Vivemos (todo o mundo, na verdade) numa corda bamba desde o início deste ano de 2020. É o famoso: “se correr o bicho pega, se ficar o bicho come”. Há um delicadíssimo equilíbrio que precisa ser mantido e solucionado com brevidade. Por um lado, cabe preservar a vida contra os ataques do vírus e as consequentes e abundantes mortes que provoca e, ao mesmo tempo, por outro, contornar eficientemente a crise econômica que ameaça a sobrevivência de indivíduos e empresas. Não há resposta fácil. Não se pode tomar a questão de modo leviano, sob pena de causar estragos ainda maiores. E tudo isso provoca um medo terrível! Não fruto de algo imaginário, mas, sim, de uma realidade bem tangível. Ele é tão real e concreto que virou o terceiro elemento dessa ameaça.
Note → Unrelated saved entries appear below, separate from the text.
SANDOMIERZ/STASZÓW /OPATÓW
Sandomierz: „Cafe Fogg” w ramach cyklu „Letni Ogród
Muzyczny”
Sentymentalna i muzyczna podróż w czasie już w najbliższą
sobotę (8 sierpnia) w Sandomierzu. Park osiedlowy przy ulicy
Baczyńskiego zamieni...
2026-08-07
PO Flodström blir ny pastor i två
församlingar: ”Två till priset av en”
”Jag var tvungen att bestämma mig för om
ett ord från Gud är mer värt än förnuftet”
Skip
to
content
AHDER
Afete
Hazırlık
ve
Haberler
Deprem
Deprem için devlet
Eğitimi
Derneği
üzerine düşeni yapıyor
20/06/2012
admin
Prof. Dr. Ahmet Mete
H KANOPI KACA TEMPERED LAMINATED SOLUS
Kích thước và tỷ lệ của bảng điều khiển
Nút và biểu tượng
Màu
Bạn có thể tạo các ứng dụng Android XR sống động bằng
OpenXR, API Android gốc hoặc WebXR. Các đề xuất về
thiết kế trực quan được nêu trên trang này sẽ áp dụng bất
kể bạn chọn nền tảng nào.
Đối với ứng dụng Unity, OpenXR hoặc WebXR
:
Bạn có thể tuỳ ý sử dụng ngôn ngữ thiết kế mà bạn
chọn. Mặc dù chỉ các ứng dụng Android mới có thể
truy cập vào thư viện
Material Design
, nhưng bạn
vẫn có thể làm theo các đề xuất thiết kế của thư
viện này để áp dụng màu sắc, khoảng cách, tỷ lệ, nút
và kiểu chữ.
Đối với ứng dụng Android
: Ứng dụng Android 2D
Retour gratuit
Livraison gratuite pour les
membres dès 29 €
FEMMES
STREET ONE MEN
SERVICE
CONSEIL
Para além da doença viral que mata ou maltrata, para além do risco de falência ou penúria, está o descontrole emocional e mental provocado por esse monstro imaterial que surge nas mentes e nos corações do próprio ser humano.
E, se afastarmos os fantasmas da enfermidade, da morte, da falta de dinheiro, emprego, comida e bens, ainda podemos contar com a desconcertante dúvida: “como será o amanhã?” Não nos reconhecermos mais, não vermos nossa vida com olhos familiares, estranharmos nossas próprias imagens e ações, termos que adotar novos hábitos para sobreviver… Isso também dá medo… Reinventarmo-nos e combater esse sentimento prostrante: esta pode ser a vacina que também precisamos criar e tomar com urgência!